# [Problem to solve]
Please rewrite the lines of the material starting at the one containing "### Backend Technologies" and ending at the one containing "- **bcrypt**: Password hashing", replacing "Web framework" with "HTTP framework" and leaving everything else unchanged.

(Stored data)
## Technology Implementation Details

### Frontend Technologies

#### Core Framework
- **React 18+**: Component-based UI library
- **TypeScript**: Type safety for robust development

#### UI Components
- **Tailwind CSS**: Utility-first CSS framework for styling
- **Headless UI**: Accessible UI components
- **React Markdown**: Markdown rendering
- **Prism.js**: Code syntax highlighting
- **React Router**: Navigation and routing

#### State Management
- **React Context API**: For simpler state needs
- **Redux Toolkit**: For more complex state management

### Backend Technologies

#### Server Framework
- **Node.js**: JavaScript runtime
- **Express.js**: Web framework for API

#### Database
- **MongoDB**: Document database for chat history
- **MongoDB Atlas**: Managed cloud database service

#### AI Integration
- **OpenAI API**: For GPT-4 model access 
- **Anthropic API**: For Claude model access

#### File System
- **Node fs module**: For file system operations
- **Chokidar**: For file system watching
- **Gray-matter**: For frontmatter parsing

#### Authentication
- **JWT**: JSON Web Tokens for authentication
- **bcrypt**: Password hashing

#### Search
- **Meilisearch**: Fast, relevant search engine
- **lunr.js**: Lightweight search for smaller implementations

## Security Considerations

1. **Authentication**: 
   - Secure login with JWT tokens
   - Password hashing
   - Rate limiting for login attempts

...

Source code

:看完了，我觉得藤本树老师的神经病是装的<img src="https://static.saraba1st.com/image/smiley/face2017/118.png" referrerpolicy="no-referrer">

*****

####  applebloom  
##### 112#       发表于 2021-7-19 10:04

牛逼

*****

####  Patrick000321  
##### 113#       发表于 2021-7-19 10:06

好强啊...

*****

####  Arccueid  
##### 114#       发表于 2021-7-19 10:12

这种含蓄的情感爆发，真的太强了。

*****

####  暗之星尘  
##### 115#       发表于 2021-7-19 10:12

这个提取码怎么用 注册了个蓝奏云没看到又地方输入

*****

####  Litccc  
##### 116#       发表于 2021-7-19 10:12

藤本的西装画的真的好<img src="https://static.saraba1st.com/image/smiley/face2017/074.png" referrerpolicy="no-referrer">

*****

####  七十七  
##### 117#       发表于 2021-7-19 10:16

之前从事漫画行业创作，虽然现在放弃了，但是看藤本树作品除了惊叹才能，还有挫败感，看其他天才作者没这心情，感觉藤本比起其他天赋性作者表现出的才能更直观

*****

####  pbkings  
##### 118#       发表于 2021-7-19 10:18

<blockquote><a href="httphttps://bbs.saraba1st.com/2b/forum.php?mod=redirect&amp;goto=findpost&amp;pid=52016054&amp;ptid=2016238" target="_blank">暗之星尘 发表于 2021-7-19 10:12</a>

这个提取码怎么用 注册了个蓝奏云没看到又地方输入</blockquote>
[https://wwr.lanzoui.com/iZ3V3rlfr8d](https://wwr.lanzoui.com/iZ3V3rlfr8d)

# [The completed task]
### Backend Technologies

#### Server Framework
- **Node.js**: JavaScript runtime
- **Express.js**: HTTP framework for API

#### Database
- **MongoDB**: Document database for chat history
- **MongoDB Atlas**: Managed cloud database service

#### AI Integration
- **OpenAI API**: For GPT-4 model access 
- **Anthropic API**: For Claude model access

#### File System
- **Node fs module**: For file system operations
- **Chokidar**: For file system watching
- **Gray-matter**: For frontmatter parsing

#### Authentication
- **JWT**: JSON Web Tokens for authentication
- **bcrypt**: Password hashing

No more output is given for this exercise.